If you want to "spy" on serial data, such as capturing a trace of communication between to serial devices, the following software can be used.

http://com0com.sourceforge.net/

cybergeek11:
I would like to use my Arduino to eavesdrop on a USB cable. I tried chopping the cable in half, and connecting the data lines to the Arduino, but USB is half duplex, so the Arduino ports need to read and write at the same time, which they can't do (otherwise, I could just write the data from one port to another).

Actually USB is master/slave, so the slave only replies when the master asks it to. However after spending quite some time analyzing USB, I concluded that it is very complex. With a USB shield you might have some hope.
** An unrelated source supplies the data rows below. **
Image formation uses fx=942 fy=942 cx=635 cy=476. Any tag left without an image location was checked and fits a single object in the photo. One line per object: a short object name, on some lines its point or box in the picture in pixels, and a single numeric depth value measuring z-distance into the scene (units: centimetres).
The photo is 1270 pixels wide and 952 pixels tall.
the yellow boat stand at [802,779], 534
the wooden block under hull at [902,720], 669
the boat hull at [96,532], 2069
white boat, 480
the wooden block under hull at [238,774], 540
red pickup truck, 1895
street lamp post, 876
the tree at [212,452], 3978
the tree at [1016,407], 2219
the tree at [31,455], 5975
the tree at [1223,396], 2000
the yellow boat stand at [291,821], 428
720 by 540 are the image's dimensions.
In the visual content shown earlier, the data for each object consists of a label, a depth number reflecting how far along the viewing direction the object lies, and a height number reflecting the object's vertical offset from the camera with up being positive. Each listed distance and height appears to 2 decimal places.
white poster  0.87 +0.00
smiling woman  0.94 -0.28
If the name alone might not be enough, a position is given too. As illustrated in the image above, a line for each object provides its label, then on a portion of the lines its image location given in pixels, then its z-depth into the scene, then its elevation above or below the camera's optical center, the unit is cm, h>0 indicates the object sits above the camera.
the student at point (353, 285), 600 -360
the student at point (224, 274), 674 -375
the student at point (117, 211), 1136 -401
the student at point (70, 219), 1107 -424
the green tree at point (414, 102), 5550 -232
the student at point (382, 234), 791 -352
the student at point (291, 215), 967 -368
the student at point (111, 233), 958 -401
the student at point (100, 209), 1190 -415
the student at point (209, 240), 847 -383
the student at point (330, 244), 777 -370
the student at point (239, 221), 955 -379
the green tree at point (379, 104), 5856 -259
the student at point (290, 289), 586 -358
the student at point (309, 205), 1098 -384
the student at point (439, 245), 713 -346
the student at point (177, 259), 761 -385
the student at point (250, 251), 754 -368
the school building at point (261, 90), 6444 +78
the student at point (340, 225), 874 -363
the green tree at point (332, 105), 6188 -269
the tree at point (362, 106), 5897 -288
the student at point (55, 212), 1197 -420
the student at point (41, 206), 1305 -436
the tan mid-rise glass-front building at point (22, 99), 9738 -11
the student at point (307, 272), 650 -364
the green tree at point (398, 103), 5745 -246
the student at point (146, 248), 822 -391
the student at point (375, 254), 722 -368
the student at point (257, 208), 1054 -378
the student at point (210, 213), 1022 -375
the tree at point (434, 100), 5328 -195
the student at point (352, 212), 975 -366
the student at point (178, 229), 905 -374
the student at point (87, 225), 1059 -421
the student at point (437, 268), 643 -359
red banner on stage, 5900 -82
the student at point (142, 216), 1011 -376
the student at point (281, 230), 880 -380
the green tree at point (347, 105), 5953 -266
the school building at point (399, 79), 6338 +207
Since there are free programs to analyze USB traffic on the computer, couldn't I just use the Arduino to capture the raw data and then feed it into the computer? If so, how I can use the Arduino to capture raw traffic from a bidirectional cable? Again, many thanks.

Your issues are:

  1. USB is bi-directional.
    USB is a point to point protocol between the Host/Hub or the Device. However, there is only 1 set of differential signal lines. You need to monitor the JK chirps to determine which direction data is traveling. This isn't overly difficult but it isn't trivial either.

  2. There is a protocol stack.
    The 1's and 0's on USB are virtually meaningless. After you get the 1's and 0's you need to convert those into packets. Once you have the packets, you can decode the packets to determine what kind of transactions are happening. Once you decode the transactions, you can determine payloads. Until you know the transaction, you won't know if you are looking at "serial traffic" or enumeration data. The Payload then needs to be decoded so that you can get your "serial data."

This is why commercial USB sniffers tend to be expensive. There is a lot of stuff going on you don't really care about, but you have to measure and monitor so that you can see the stuff you care about.

  1. If the bus jumps to 12Mbit or 480Mbit, your arduino solution won't be able to keep up.
    Theoretically you could probably ignore the bit rate changes, but it'll likely to cause your data to be corrupted.

Long story short, the Arduino would make for a lousy USB analyzer.

Since there are free programs to analyze USB traffic on the computer

I don't think these are capturing data you think they are... They are probably giving you information very upstream on the protocol stack. They are probably not analyzing the 1's and 0's from the raw bus.

I would use Linux / wireshark to sniff on USB.